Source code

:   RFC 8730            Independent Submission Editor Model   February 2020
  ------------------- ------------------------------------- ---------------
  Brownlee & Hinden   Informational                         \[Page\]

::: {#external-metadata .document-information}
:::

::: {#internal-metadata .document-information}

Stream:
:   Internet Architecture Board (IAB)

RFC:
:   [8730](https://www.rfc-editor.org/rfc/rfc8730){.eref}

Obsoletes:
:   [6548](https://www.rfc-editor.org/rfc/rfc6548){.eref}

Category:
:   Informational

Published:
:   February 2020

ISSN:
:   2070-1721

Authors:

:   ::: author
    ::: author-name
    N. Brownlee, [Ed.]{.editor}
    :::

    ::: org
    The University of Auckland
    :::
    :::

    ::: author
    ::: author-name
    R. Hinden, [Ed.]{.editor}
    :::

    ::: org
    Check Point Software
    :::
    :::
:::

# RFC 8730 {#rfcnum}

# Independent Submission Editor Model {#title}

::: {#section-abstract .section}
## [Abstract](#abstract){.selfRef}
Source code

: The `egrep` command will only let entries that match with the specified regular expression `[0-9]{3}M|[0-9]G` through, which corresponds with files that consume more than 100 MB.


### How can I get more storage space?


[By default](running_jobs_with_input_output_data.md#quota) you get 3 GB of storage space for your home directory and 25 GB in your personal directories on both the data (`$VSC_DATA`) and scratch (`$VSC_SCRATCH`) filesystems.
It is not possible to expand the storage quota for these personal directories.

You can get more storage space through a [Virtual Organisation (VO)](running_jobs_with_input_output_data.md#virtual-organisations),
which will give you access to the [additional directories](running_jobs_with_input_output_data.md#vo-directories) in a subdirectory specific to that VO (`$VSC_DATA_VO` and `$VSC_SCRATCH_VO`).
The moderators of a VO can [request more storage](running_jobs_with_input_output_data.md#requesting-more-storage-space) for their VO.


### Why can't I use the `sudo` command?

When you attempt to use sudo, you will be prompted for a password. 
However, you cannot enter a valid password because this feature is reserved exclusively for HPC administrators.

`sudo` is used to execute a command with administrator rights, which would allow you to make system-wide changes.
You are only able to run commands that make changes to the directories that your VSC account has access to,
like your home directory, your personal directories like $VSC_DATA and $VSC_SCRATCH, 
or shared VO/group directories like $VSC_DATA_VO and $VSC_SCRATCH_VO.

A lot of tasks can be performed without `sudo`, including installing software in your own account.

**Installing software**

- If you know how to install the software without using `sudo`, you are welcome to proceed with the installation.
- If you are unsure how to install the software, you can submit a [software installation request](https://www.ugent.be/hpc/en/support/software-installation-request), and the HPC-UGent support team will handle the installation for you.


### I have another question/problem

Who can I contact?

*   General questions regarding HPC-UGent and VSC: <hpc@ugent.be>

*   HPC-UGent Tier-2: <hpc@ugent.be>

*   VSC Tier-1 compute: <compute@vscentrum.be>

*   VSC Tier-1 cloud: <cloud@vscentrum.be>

* * * *

- **Problem statement**
Edit the data by replacing every occurrence of "storage space" with "disk space" and leaving everything else unchanged.

- **Reply**
Source code

:   RFC 8730            Independent Submission Editor Model   February 2020
  ------------------- ------------------------------------- ---------------
  Brownlee & Hinden   Informational                         \[Page\]

::: {#external-metadata .document-information}
:::

::: {#internal-metadata .document-information}

Stream:
:   Internet Architecture Board (IAB)

RFC:
:   [8730](https://www.rfc-editor.org/rfc/rfc8730){.eref}

Obsoletes:
:   [6548](https://www.rfc-editor.org/rfc/rfc6548){.eref}

Category:
:   Informational

Published:
:   February 2020

ISSN:
:   2070-1721

Authors:

:   ::: author
    ::: author-name
    N. Brownlee, [Ed.]{.editor}
    :::

    ::: org
    The University of Auckland
    :::
    :::

    ::: author
    ::: author-name
    R. Hinden, [Ed.]{.editor}
    :::

    ::: org
    Check Point Software
    :::
    :::
:::

# RFC 8730 {#rfcnum}

# Independent Submission Editor Model {#title}

::: {#section-abstract .section}
## [Abstract](#abstract){.selfRef}
Source code

: The `egrep` command will only let entries that match with the specified regular expression `[0-9]{3}M|[0-9]G` through, which corresponds with files that consume more than 100 MB.


### How can I get more disk space?


[By default](running_jobs_with_input_output_data.md#quota) you get 3 GB of disk space for your home directory and 25 GB in your personal directories on both the data (`$VSC_DATA`) and scratch (`$VSC_SCRATCH`) filesystems.
It is not possible to expand the storage quota for these personal directories.

You can get more disk space through a [Virtual Organisation (VO)](running_jobs_with_input_output_data.md#virtual-organisations),
which will give you access to the [additional directories](running_jobs_with_input_output_data.md#vo-directories) in a subdirectory specific to that VO (`$VSC_DATA_VO` and `$VSC_SCRATCH_VO`).
The moderators of a VO can [request more storage](running_jobs_with_input_output_data.md#requesting-more-storage-space) for their VO.


### Why can't I use the `sudo` command?

When you attempt to use sudo, you will be prompted for a password. 
However, you cannot enter a valid password because this feature is reserved exclusively for HPC administrators.

`sudo` is used to execute a command with administrator rights, which would allow you to make system-wide changes.
You are only able to run commands that make changes to the directories that your VSC account has access to,
like your home directory, your personal directories like $VSC_DATA and $VSC_SCRATCH, 
or shared VO/group directories like $VSC_DATA_VO and $VSC_SCRATCH_VO.

A lot of tasks can be performed without `sudo`, including installing software in your own account.

**Installing software**

- If you know how to install the software without using `sudo`, you are welcome to proceed with the installation.
- If you are unsure how to install the software, you can submit a [software installation request](https://www.ugent.be/hpc/en/support/software-installation-request), and the HPC-UGent support team will handle the installation for you.


### I have another question/problem

Who can I contact?

*   General questions regarding HPC-UGent and VSC: <hpc@ugent.be>

*   HPC-UGent Tier-2: <hpc@ugent.be>

*   VSC Tier-1 compute: <compute@vscentrum.be>

*   VSC Tier-1 cloud: <cloud@vscentrum.be>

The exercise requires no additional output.